Le noyautage de la commission Combrexelle
Le coup de maître de Barthélémy a sans doute consisté à s’immiscer au coeur du réacteur nucléaire, dans la commission Combrexelle. C’est Paul-Henri Antonmattei qui siégeait pour le cabinet, également présenté sous son autre titre de professeur d’université. Cet agrégé des facultés de droit est également membre du conseil scientifique de la revue Droit social. Scientifiquement incontestable, il avait participé en 2004 à la Commission Virville qui avait rendu un rapport “Pour un code du travail plus efficace”. Il avait par ailleurs rédigé en 2007 avec Philippe Vivien un rapport intitulé “Chartes d’éthique, alerte professionnelle et droit du travail français : état des lieux et perspectives”. Chacun aura noté que Philippe Vivien est devenu depuis cette date le directeur général du cabinet de Raymond Soubie Alixio, spécialisé dans la restructuration des entreprises en difficulté.

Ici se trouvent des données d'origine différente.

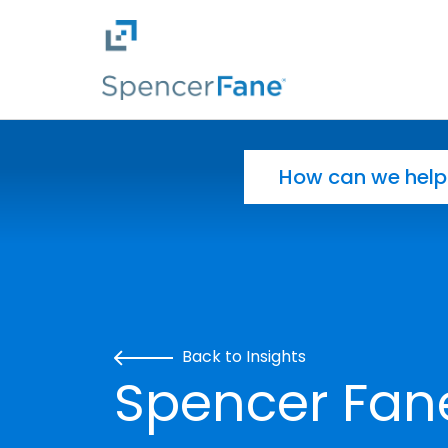
Spencer Fane
Skip to main content
Search for:
Back to Insights
Spencer Fan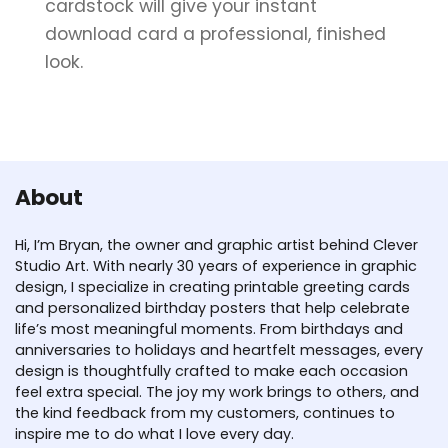
cardstock will give your instant
download card a professional, finished
look.
About
Hi, I’m Bryan, the owner and graphic artist behind Clever
Studio Art. With nearly 30 years of experience in graphic
design, I specialize in creating printable greeting cards
and personalized birthday posters that help celebrate
life’s most meaningful moments. From birthdays and
anniversaries to holidays and heartfelt messages, every
design is thoughtfully crafted to make each occasion
feel extra special. The joy my work brings to others, and
the kind feedback from my customers, continues to
inspire me to do what I love every day.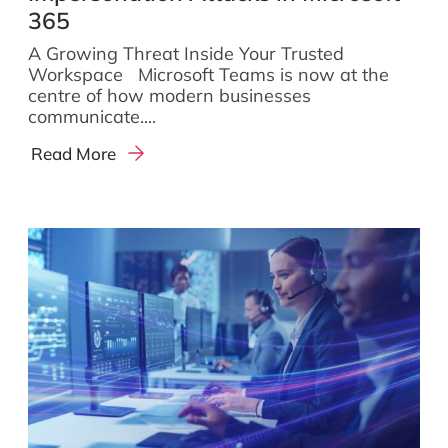
365
A Growing Threat Inside Your Trusted
Workspace Microsoft Teams is now at the
centre of how modern businesses
communicate....
Read More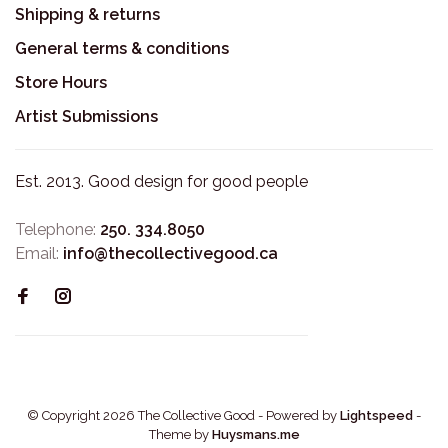
Shipping & returns
General terms & conditions
Store Hours
Artist Submissions
Est. 2013. Good design for good people
Telephone:
250. 334.8050
Email:
info@thecollectivegood.ca
© Copyright 2026 The Collective Good
- Powered by
Lightspeed
-
Theme by
Huysmans.me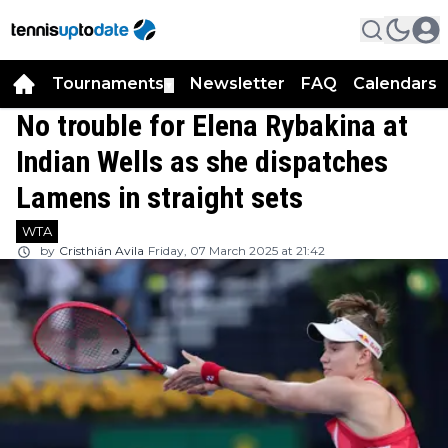
Tournaments
Newsletter
FAQ
Calendars
▼
▼
No trouble for Elena Rybakina at
Indian Wells as she dispatches
Lamens in straight sets
WTA
by
Cristhián Avila
Friday, 07 March 2025 at 21:42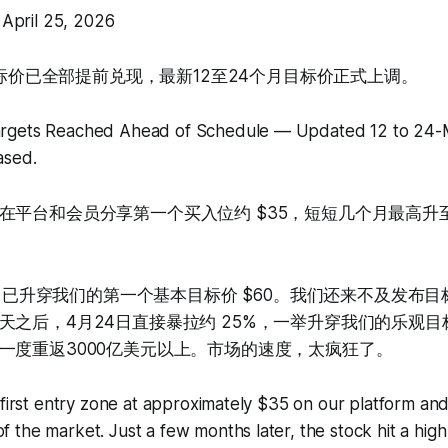
pril 25, 2026
两个目标价已全部提前兑现，最新12至24个月目标价正式上调。
argets Reached Ahead of Schedule — Updated 12 to 24-
ased.
平台和会员分享第一个买入位约 $35，短短几个月最高升至 
TC 已升穿我们的第一个基本目标价 $60。我们还来不及发布
天之后，4月24日直接暴拉约 25%，一举升穿我们的乐观目标
一度重返3000亿美元以上。市场的速度，太疯狂了。
 first entry zone at approximately $35 on our platform and
the market. Just a few months later, the stock hit a hig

Le noyautage du rapport de l’institut Montaigne
Parallèlement à ce travail officiel, le cabinet Barthélémy a eu l’intelligence de placer ses pions à l’institut Montaigne qui préparait dans son coin un rapport sur le même sujet (évoqué dans nos colonnes). C’est un jeune avocat (entré au cabinet en 2008), Gwennhaël François, par ailleurs enseignant à l’université de Clermont-Ferrand, qui a veillé au grain en qualité de co-rapporteur, auprès du think tank financé par Axa et présidé par Henri de Castries. Cette présence a permis de diluer les éventuels dérapages d’un groupe qui comptait par ailleurs des “conservateurs” en son sein.
Le noyautage de Terra Nova
L’opération la plus spectaculaire du cabinet Barthélémy reste toutefois la publication du rapport de Terra Nova sur la réforme, sous la signature de Jacques Barthélémy lui-même. On n’est jamais mieux servi que par soi-même. On lira donc ce rapport avec attention, dans la mesure où il exprime sans doute à l’état le plus pur la pensée du gourou et les conceptions reprises par ses fidèles collaborateurs ou associés.
Pour l’essentiel chacun en connaît le contenu, tant le gourou répète ses antiennes dans toutes les enceintes qui lui tendent un micro: vive la solidarité qui passe forcément par des accords de branche et non à une concurrence libre et parfaite qui permettrait aux entreprises de s’affronter sur le terrain du contrat de travail. Sans surprise, donc, la loi de 2016 sur le code du travail devrait faire écho à cette vision passéiste qui contribuera à plomber un peu plus la compétitivité des entreprises françaises.